Explore the material:
A – In the hunting forum thread, what position does Butternut say the man who harvested the deer holds?
B – What facts does the hunting forum thread state about the man who harvested the deer, leaving out the guesses marked with "probably" or "I bet"?

Text under study:

________________________

You think those 6 kids care? He's a dad harvesting an animal to feed his family. The man is probably just thankful to harvest a deer and do you think its easy for him to find time to even hunt? I bet he is thankful for what he got and thankful to support his family. I have two kids and its tough to find the time, he has 6 so I tip my hat to that man.

I will end my rant now but get off the antler growth debate and who is a real conservationist, its about the experience and family in my book!


----------



## Butternut

AdvanTimberLou said:


> You think those 6 kids care? He's a dad harvesting an animal to feed his family. The man is probably just thankful to harvest a deer and do you think its easy for him to find time to even hunt? I bet he is thankful for what he got and thankful to support his family. I have two kids and its tough to find the time, he has 6 so I tip my hat to that man.
> 
> I will end my rant now but get off the antler growth debate and who is a real conservationist, its about the experience and family in my book!


I will ad that he is an admiral on a destroyer....working for us.
He has a very limited time at home and any deer was a good deer for him under those conditions.

________________________

[Rows from a data collection]
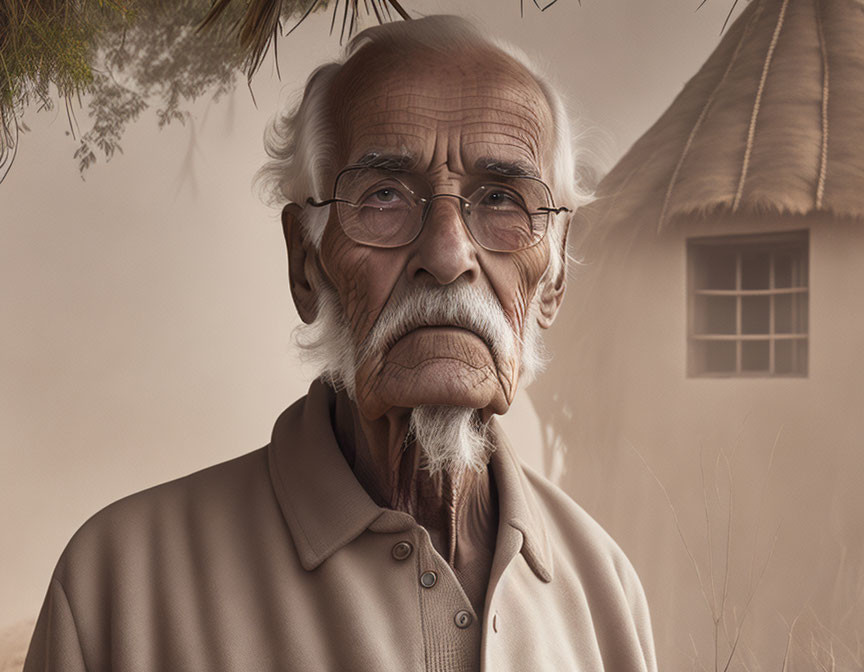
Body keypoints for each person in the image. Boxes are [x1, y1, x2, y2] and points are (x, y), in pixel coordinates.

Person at [23, 15, 657, 672]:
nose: (446, 255)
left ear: (553, 276)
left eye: (501, 198)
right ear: (306, 261)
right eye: (383, 195)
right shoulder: (119, 591)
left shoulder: (605, 593)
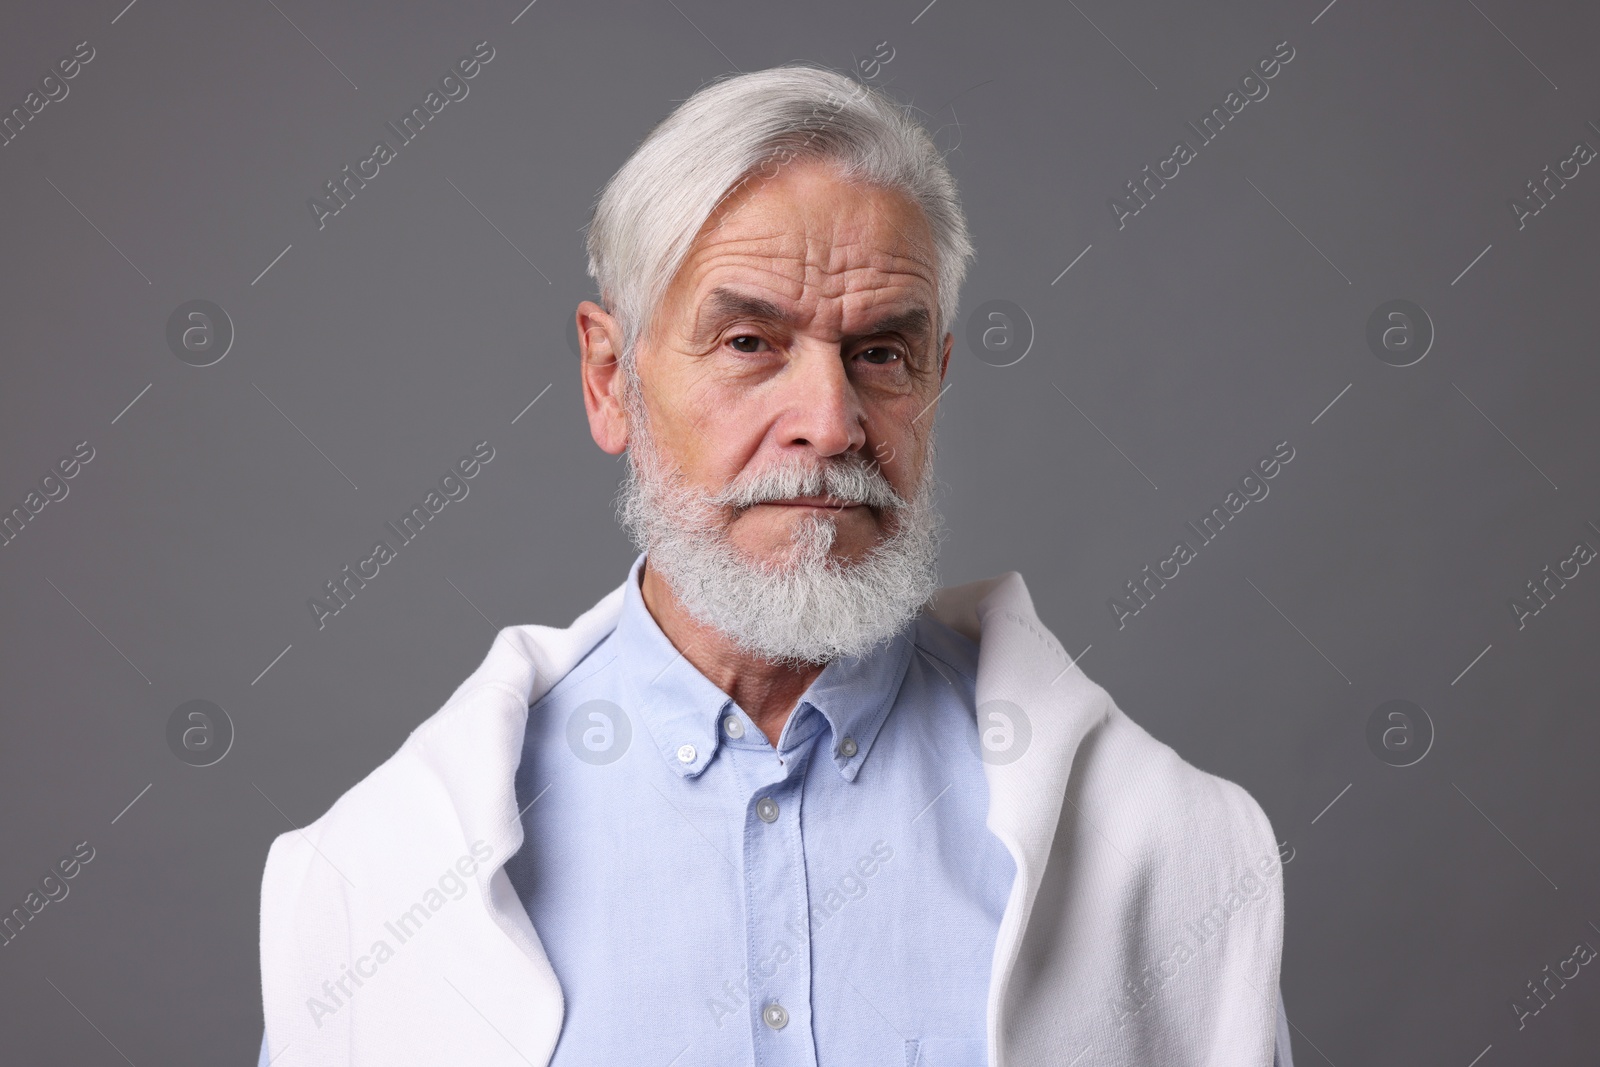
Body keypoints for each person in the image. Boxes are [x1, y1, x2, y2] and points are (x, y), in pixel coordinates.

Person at [258, 63, 1292, 1066]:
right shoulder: (380, 881)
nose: (830, 423)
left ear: (936, 375)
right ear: (610, 377)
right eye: (750, 341)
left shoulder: (1166, 851)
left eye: (881, 352)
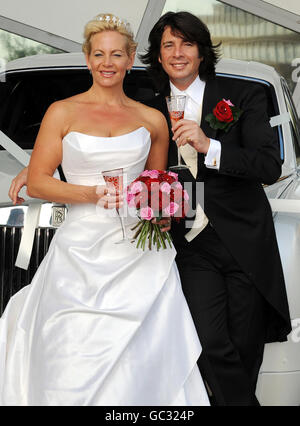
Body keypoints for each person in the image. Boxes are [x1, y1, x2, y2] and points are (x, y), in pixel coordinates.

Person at [0, 13, 210, 406]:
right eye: (99, 54)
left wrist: (161, 208)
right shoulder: (61, 112)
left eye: (117, 54)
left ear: (131, 59)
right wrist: (92, 193)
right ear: (87, 58)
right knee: (72, 344)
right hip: (80, 247)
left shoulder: (152, 120)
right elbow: (41, 181)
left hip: (138, 251)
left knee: (145, 350)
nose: (107, 63)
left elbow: (155, 184)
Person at [139, 11, 291, 406]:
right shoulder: (146, 107)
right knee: (207, 340)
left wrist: (211, 146)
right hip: (188, 242)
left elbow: (268, 166)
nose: (177, 53)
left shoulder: (241, 96)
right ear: (157, 55)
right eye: (168, 45)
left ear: (202, 51)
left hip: (243, 239)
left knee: (245, 343)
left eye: (186, 43)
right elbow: (115, 154)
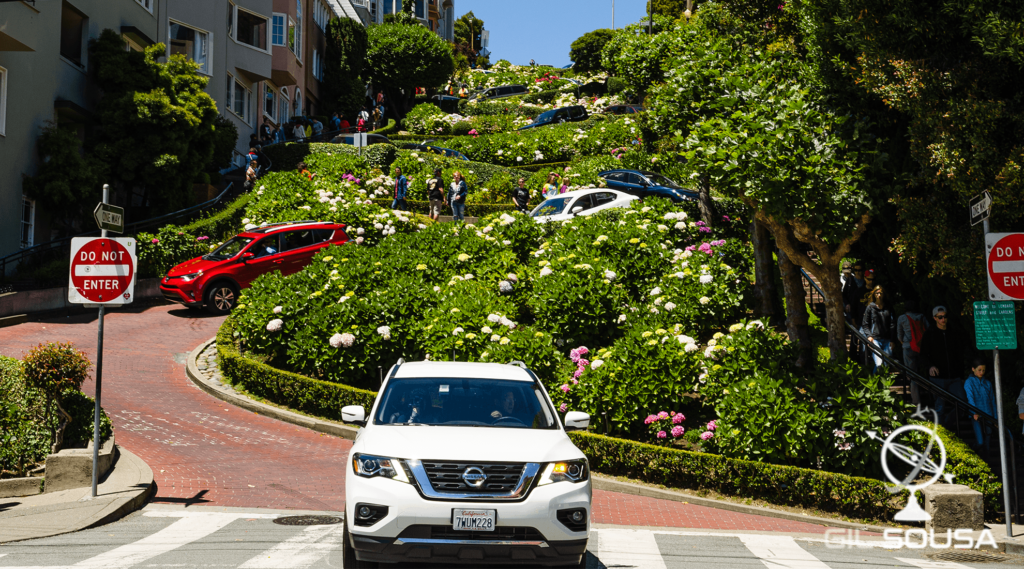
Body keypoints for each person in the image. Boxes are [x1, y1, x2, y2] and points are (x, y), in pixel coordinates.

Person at [920, 305, 968, 426]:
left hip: (954, 377)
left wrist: (961, 376)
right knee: (939, 407)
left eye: (945, 316)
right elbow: (923, 355)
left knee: (963, 404)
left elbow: (960, 355)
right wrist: (930, 366)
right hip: (938, 378)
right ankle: (942, 433)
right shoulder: (929, 334)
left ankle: (946, 425)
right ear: (935, 318)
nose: (943, 319)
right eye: (940, 317)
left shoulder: (953, 332)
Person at [897, 299, 930, 404]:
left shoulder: (902, 318)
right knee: (927, 372)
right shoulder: (921, 316)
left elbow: (899, 336)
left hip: (908, 348)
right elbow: (928, 330)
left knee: (913, 376)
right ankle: (931, 398)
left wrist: (904, 343)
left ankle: (916, 401)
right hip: (922, 348)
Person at [861, 285, 895, 373]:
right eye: (877, 293)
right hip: (875, 339)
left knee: (886, 365)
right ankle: (876, 384)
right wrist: (869, 336)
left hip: (887, 340)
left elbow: (892, 324)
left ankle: (879, 384)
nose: (879, 295)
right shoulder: (870, 307)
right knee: (879, 363)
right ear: (874, 294)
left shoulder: (889, 307)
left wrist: (892, 340)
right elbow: (865, 324)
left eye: (881, 293)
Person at [965, 358, 996, 455]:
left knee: (987, 440)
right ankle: (972, 454)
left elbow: (993, 401)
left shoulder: (987, 383)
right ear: (973, 369)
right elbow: (970, 397)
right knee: (980, 441)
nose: (981, 372)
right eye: (979, 370)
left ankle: (987, 461)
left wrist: (995, 418)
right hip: (976, 414)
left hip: (988, 414)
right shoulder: (969, 382)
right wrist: (974, 411)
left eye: (983, 370)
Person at [842, 262, 867, 356]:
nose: (857, 272)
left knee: (863, 332)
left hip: (863, 311)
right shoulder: (850, 280)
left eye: (859, 270)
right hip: (852, 310)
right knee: (854, 331)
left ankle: (862, 354)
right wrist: (847, 304)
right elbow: (844, 295)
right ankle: (853, 354)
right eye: (855, 270)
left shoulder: (866, 281)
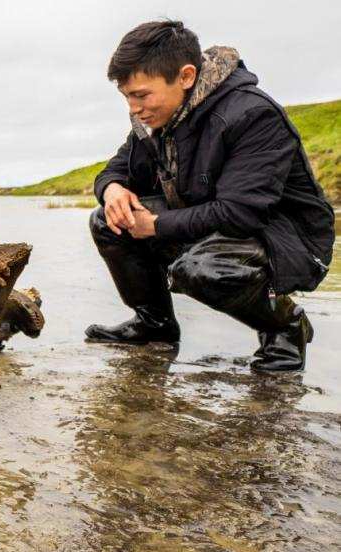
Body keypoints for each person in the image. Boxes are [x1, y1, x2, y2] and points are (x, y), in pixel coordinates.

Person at [86, 20, 334, 372]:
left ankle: (285, 327)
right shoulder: (155, 119)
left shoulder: (252, 114)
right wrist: (112, 190)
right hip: (212, 222)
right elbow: (115, 169)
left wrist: (155, 225)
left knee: (203, 270)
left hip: (285, 240)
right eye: (127, 96)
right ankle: (155, 324)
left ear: (185, 77)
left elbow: (240, 213)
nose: (134, 107)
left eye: (141, 95)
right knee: (108, 220)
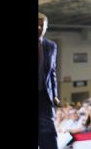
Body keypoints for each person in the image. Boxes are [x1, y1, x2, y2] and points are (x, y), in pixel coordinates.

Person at [39, 13, 60, 149]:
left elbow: (52, 72)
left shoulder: (51, 46)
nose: (39, 27)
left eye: (42, 24)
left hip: (44, 95)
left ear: (46, 27)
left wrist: (55, 95)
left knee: (48, 132)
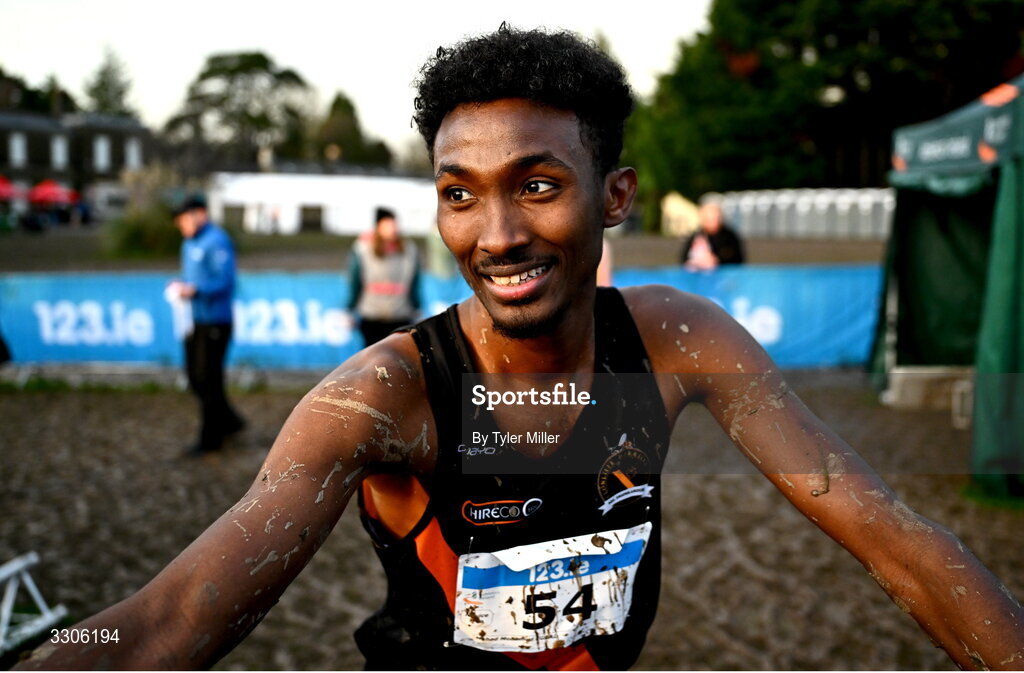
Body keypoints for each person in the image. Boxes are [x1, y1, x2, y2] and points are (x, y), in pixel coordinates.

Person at [18, 26, 1023, 671]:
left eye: (537, 183)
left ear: (614, 196)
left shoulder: (679, 339)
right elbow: (164, 621)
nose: (493, 231)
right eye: (460, 192)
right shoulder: (382, 397)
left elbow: (904, 547)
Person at [167, 195, 245, 457]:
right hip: (194, 319)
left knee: (209, 379)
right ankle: (231, 422)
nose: (181, 226)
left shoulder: (217, 240)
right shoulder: (189, 243)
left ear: (199, 214)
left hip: (215, 321)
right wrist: (180, 285)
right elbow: (192, 277)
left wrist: (195, 290)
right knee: (195, 377)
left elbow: (225, 282)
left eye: (183, 219)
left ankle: (211, 438)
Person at [347, 207, 422, 346]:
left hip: (400, 315)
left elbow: (415, 281)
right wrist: (350, 309)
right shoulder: (363, 248)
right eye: (388, 224)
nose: (393, 228)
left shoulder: (409, 249)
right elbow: (355, 280)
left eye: (394, 224)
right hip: (372, 316)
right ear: (378, 226)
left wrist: (417, 307)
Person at [680, 200, 745, 270]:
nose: (713, 222)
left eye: (715, 218)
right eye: (709, 219)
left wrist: (716, 260)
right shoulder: (696, 236)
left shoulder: (729, 237)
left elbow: (736, 259)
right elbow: (684, 259)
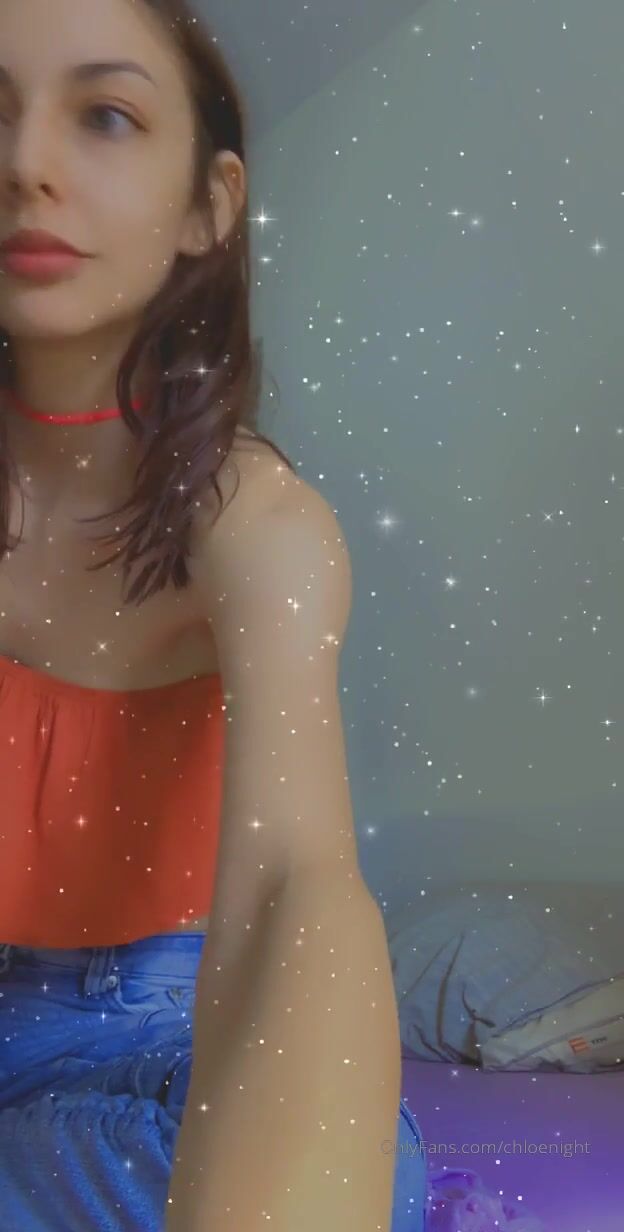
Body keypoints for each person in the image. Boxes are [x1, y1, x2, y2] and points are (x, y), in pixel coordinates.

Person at [0, 1, 428, 1229]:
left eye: (105, 116)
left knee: (356, 1167)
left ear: (210, 204)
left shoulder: (257, 526)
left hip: (153, 1028)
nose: (27, 162)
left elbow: (297, 882)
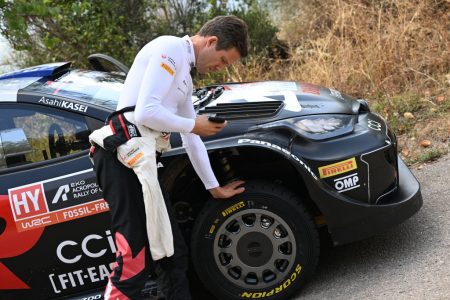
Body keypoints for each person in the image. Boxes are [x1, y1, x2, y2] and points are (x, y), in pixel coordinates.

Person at [90, 15, 249, 299]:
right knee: (134, 261)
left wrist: (214, 187)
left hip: (142, 161)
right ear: (211, 41)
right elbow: (146, 112)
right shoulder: (171, 48)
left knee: (172, 255)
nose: (219, 68)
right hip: (121, 160)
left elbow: (192, 138)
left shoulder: (184, 76)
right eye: (223, 60)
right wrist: (193, 124)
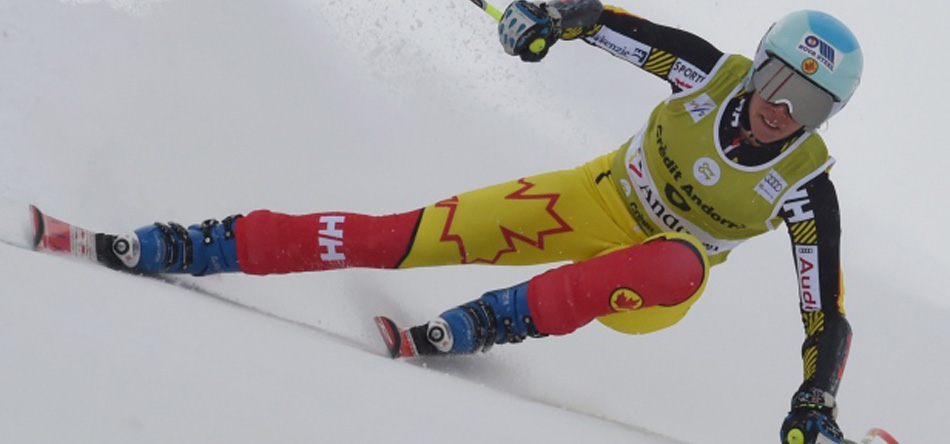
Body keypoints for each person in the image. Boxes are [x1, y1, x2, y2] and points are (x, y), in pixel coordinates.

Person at [92, 2, 862, 443]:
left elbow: (825, 316)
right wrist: (545, 18)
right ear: (757, 64)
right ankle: (200, 243)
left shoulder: (804, 186)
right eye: (776, 80)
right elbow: (596, 20)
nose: (778, 109)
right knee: (396, 237)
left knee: (679, 263)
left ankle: (492, 322)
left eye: (809, 104)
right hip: (588, 199)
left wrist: (816, 398)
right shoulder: (704, 69)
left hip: (651, 280)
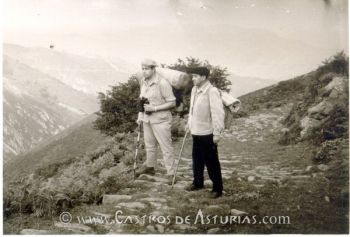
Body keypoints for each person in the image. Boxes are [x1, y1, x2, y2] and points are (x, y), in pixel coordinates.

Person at [185, 67, 225, 198]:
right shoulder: (194, 90)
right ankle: (198, 183)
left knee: (211, 161)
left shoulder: (212, 91)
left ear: (203, 77)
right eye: (193, 76)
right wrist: (189, 123)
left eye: (195, 76)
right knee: (197, 159)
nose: (193, 78)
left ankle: (217, 188)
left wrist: (217, 133)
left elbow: (218, 113)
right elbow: (191, 110)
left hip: (208, 133)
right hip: (196, 131)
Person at [135, 59, 176, 181]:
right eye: (142, 68)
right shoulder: (143, 81)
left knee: (166, 147)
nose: (144, 71)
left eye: (147, 69)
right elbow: (142, 100)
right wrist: (140, 116)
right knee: (150, 145)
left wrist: (155, 108)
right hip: (147, 119)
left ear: (153, 69)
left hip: (161, 120)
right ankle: (150, 167)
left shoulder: (162, 83)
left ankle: (171, 173)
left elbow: (172, 103)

________________________

Numbered answers:
A – He is an admiral on a destroyer.

B –
- He is a dad harvesting an animal to feed his family.
- He has six kids.
- He is an admiral on a destroyer.
- He has very limited time at home.